** DATASET RECORDS **
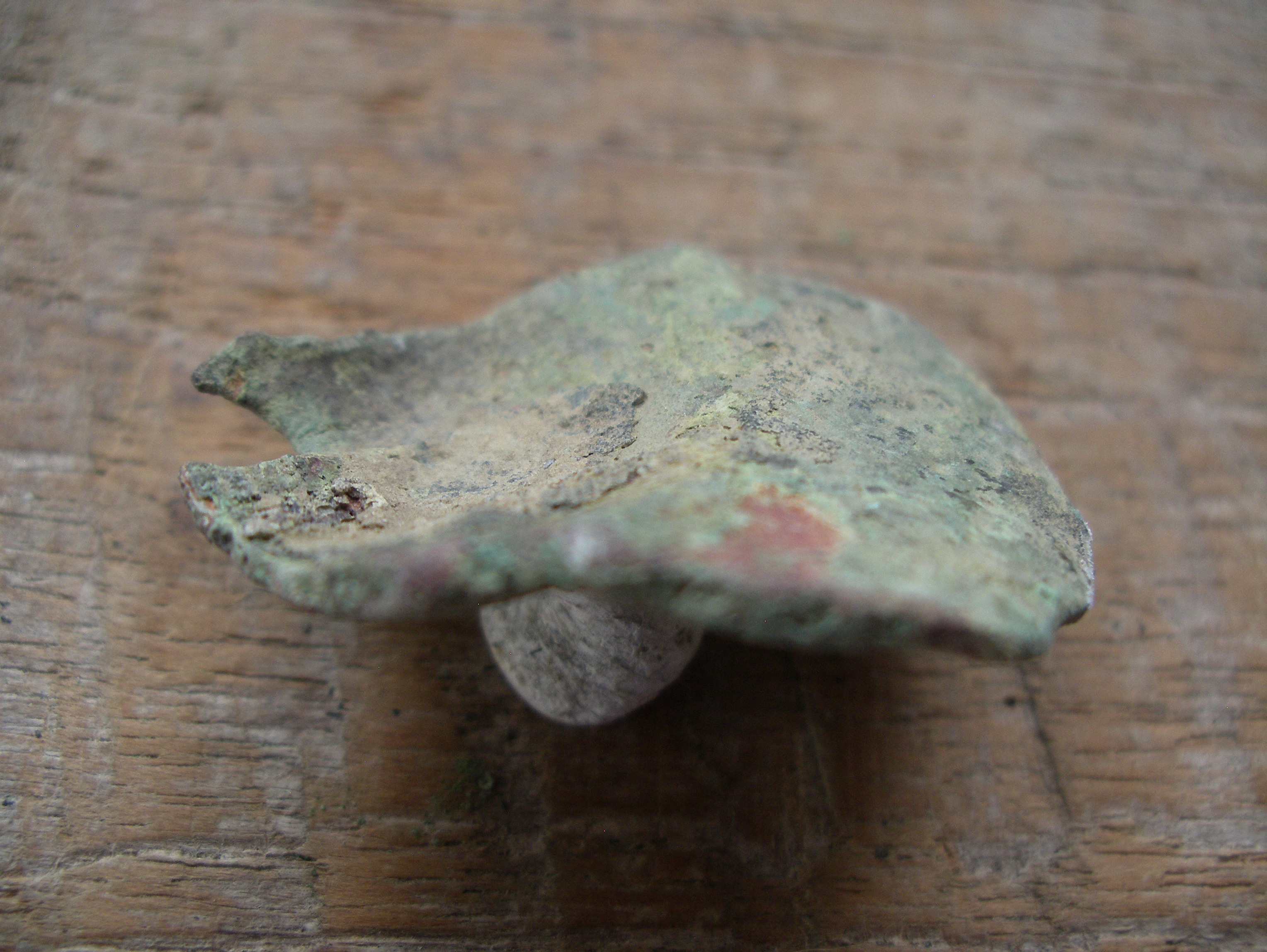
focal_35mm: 37
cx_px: 634
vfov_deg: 38.7
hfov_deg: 50.1
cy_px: 476
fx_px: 1355
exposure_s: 1/30
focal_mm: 7.8
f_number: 2.8
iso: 200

** REQUIRED ACTION **
Omit the pictures and reproduce the records above exactly.

** WORKED SOLUTION **
focal_35mm: 37
cx_px: 634
vfov_deg: 38.7
hfov_deg: 50.1
cy_px: 476
fx_px: 1355
exposure_s: 1/30
focal_mm: 7.8
f_number: 2.8
iso: 200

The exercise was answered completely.